La SAS PINTO dont la responsabilité est engagée pour un désordre représentant environ la moitié des autres condamnations sera condamnée à relever et garantir la SCI GRANDE MOTTE POINT ZERO à hauteur de 50 % des condamnations prononcées à son encontre concernant le préjudice de jouissance, l’indemnité fondée sur l’article 700 du code de procédure civile et les dépens comprenant les frais d’expertise.

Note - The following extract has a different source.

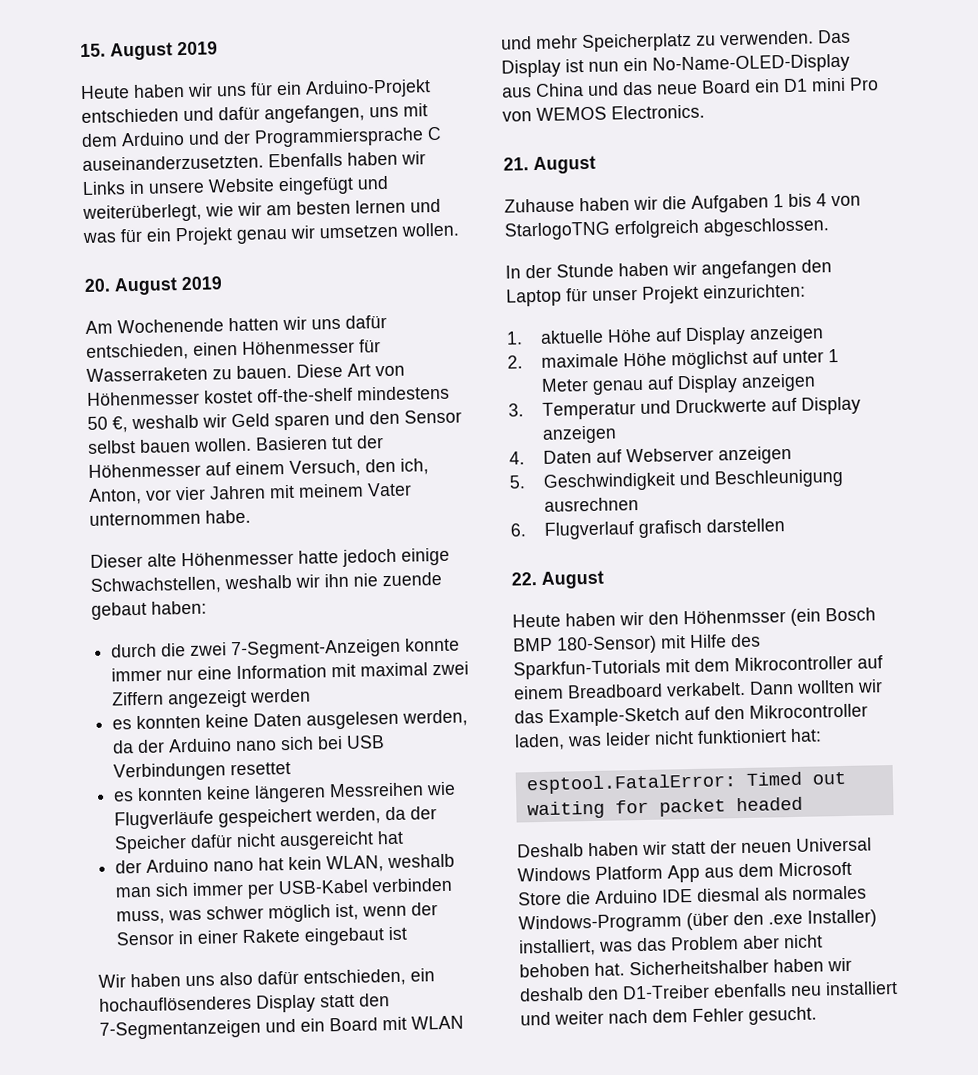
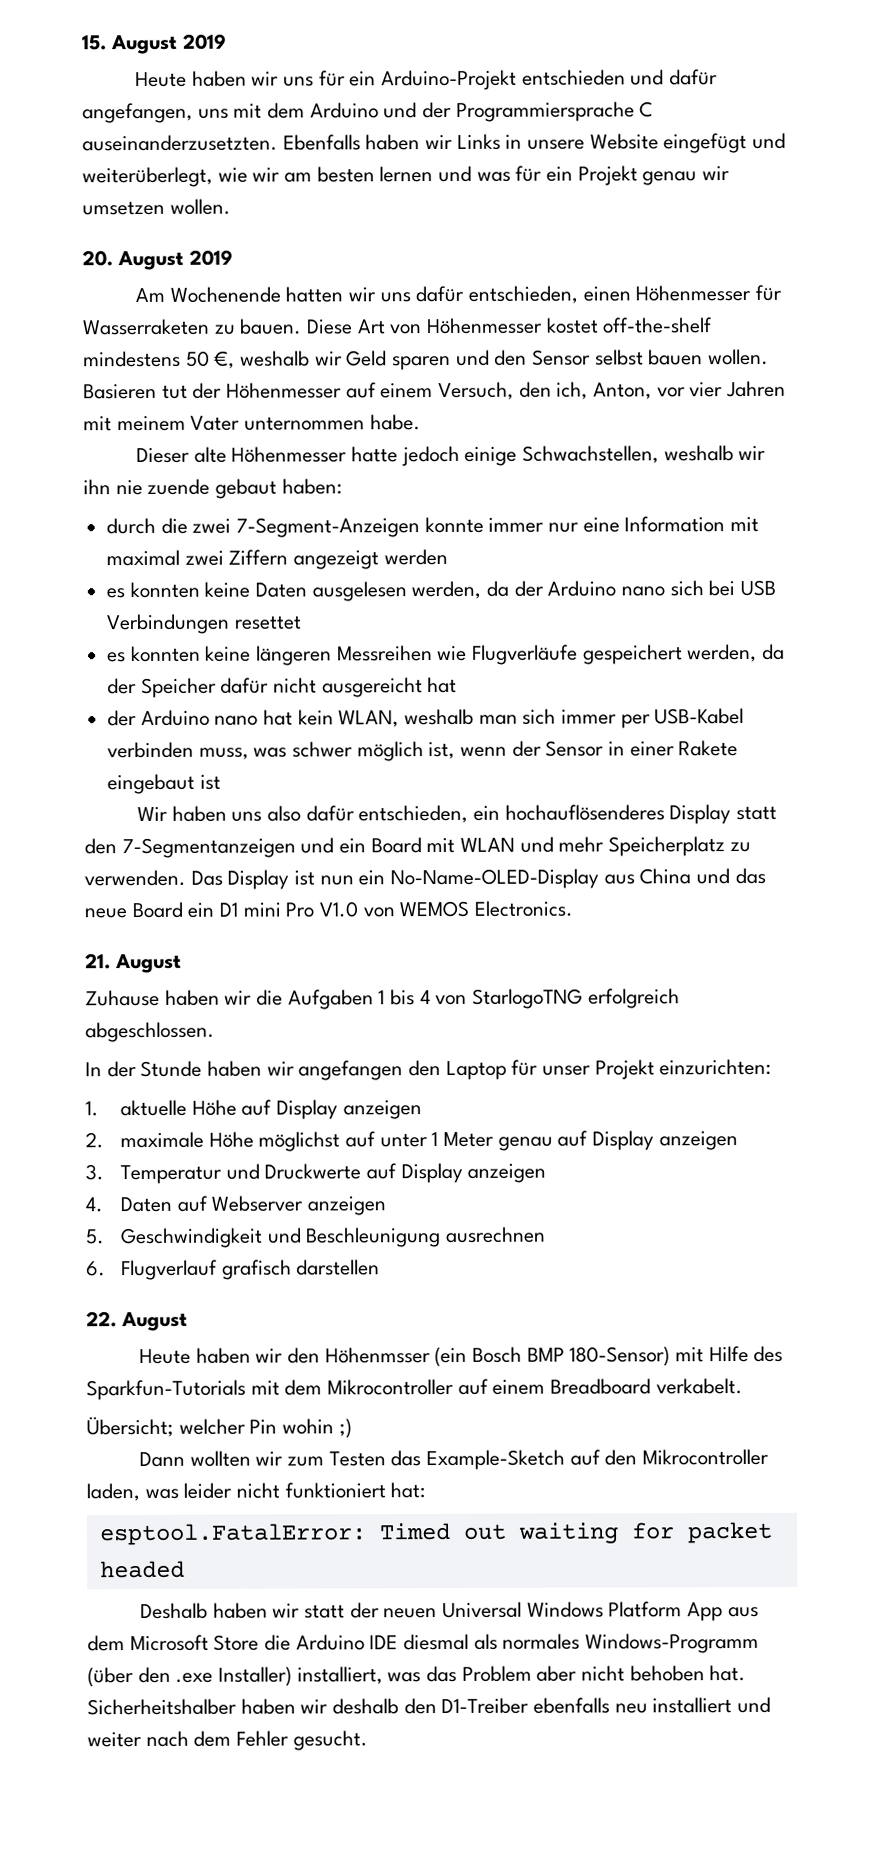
(879, 84) none -> [319,901,359,918] V1.0
(746, 689) none -> [86,1416,352,1439] // Übersicht; welcher Pin wohin ;) //
(883, 686) none -> [286,1451,386,1467] zum Testen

En conséquence, le jugement sera infirmé en ce qu’il a débouté la SCI GRANDE MOTTE POINT ZERO de sa demande en garantie de la SAS PINTO.
PAR CES MOTIFS
La cour,
Infirme le jugement déféré en ce qu’il a débouté la SCI GRANDE MOTTE POINT ZERO de sa demande en garantie de la SAS PINTO ;
Statuant à nouveau et y ajoutant,
Condamne la SAS PINTO à relever et garantir la SCI GRANDE MOTTE POINT ZERO des condamnations prononcées à son encontre pour la reprise de ces désordres fixée à 7 422 euros par le tribunal ;
Condamne la SAS PINTO à relever et garantir la SCI GRANDE MOTTE POINT ZERO à hauteur de 50 % des condamnations prononcées à son encontre par le tribunal, concernant le préjudice de jouissance, l’indemnité fondée sur l’article 700 du code de procédure civile et les dépens comprenant les frais d’expertise ;
Déboute de la SCI GRANDE MOTTE POINT ZERO de ses autres demandes ;
Condamne la SAS PINTO aux dépens d’appel et à payer à la SCI GRANDE MOTTE POINT ZERO la somme de 2 000 euros d’indemnité représentative des frais et honoraires engagés en cause d’appel en application de l’article 700 du code de procédure civile.